## Extract provided

━━━━━━━━

You are viewing a plain text version of this content. The canonical link for it is here.

Posted to user@ignite.apache.org by keinproblem <no...@qq.com> on 2017/05/02 19:20:27 UTC

Volatile Kubernetes Node Discovery

Dear Apache Ignite Users Community,

This may be a well-known problem, although the currently available
information does not provide enough help for solving this issue.

Inside my service I'm using a IgniteCache in /Replicated/ mode from Ignite
1.9.
Some replicas of this service run inside Kubernetes in form of Pods (1
Container/Pod).
I'm using the 
/org.apache.ignite.spi.discovery.tcp.ipfinder.kubernetes.TcpDiscoveryKubernetesIpFinder/
for the Node Discovery.
As I understood: each Pod is able to make an API Call to the Kubernetes API
and retrieve the list of currently available nodes. This works properly.
Even though the Pod's own IP will also be retrieved, which produces a
somehow harmless 

Here is how I get my /IgniteCache/ the used /IgniteConfiguration/
information:

    public IgniteCache<String,MyCacheObject> getCacheInstance(){
        final CacheConfiguration<String,Tenant> cacheConfiguration = new
CacheConfiguration<>();
        cacheConfiguration.setName("MyObjectCache");
        return ignite.getOrCreateCache(cacheConfiguration);
    }

    public static IgniteConfiguration getDefaultIgniteConfiguration(){
        final IgniteConfiguration cfg = new IgniteConfiguration();
        cfg.setGridLogger(new Slf4jLogger(log));
        cfg.setClientMode(false);

        final TcpDiscoveryKubernetesIpFinder kubernetesPodIpFinder = new
TcpDiscoveryKubernetesIpFinder();
       
kubernetesPodIpFinder.setServiceName(SystemDataProvider.getServiceNameEnv);
        final TcpDiscoverySpi tcpDiscoverySpi = new TcpDiscoverySpi();


        tcpDiscoverySpi.setIpFinder(kubernetesPodIpFinder);
        tcpDiscoverySpi.setLocalPort(47500);        //using a static port,
to decrease potential failure causes
        cfg.setFailureDetectionTimeout(90000);
        cfg.setDiscoverySpi(tcpDiscoverySpi);
        return cfg;
    }



The initial node will start up properly every time.

━━━━━━━━

## Task 1
In the Kubernetes discovery post, list every method that the code calls on the object `cfg`.
## Task 2
Print the part of the Kubernetes discovery post that runs from "Inside my service" up to and including "the Node Discovery.".

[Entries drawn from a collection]

━━━━━━━━

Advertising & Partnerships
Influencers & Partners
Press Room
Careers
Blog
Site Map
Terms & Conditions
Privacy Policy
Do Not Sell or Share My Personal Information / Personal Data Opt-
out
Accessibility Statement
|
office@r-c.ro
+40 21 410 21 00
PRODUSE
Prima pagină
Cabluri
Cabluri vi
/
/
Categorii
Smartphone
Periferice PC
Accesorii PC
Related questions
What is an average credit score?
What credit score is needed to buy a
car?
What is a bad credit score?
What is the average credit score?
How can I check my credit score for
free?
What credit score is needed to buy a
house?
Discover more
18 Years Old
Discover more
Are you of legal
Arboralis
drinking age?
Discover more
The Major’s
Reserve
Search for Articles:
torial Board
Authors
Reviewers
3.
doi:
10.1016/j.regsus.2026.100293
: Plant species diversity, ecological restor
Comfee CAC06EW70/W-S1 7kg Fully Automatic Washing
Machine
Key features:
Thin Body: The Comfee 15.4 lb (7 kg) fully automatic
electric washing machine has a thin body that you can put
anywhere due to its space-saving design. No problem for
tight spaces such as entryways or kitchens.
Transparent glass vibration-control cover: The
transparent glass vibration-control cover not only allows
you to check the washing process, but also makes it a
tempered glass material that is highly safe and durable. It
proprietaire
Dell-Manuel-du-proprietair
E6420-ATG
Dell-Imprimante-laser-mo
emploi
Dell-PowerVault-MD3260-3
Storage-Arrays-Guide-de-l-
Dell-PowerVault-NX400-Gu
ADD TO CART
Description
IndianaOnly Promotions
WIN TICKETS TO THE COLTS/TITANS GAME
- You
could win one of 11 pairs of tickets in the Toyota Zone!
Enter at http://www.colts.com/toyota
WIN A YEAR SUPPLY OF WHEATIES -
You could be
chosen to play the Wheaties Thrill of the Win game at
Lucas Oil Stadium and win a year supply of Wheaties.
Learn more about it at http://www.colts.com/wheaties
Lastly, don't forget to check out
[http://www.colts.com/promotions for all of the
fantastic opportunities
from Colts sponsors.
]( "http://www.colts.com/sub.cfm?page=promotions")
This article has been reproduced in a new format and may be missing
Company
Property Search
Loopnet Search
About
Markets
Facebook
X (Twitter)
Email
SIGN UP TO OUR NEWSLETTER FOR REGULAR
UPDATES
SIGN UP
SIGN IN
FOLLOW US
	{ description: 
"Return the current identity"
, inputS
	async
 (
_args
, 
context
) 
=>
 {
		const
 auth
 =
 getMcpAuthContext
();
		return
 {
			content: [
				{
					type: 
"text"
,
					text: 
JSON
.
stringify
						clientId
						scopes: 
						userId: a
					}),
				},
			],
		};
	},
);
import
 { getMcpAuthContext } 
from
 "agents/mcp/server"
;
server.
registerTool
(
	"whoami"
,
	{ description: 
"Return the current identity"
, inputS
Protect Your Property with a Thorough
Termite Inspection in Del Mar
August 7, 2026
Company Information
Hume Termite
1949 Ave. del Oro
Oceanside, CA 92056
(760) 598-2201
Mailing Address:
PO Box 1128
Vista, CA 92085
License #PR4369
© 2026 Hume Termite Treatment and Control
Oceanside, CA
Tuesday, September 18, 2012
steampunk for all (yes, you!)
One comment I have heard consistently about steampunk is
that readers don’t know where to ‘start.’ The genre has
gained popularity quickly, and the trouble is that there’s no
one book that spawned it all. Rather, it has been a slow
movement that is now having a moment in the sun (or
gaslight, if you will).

━━━━━━━━

## Answer area 1
setGridLogger, setClientMode, setFailureDetectionTimeout, setDiscoverySpi

## Answer area 2
Inside my service I'm using a IgniteCache in /Replicated/ mode from Ignite
1.9.
Some replicas of this service run inside Kubernetes in form of Pods (1
Container/Pod).
I'm using the 
/org.apache.ignite.spi.discovery.tcp.ipfinder.kubernetes.TcpDiscoveryKubernetesIpFinder/
for the Node Discovery.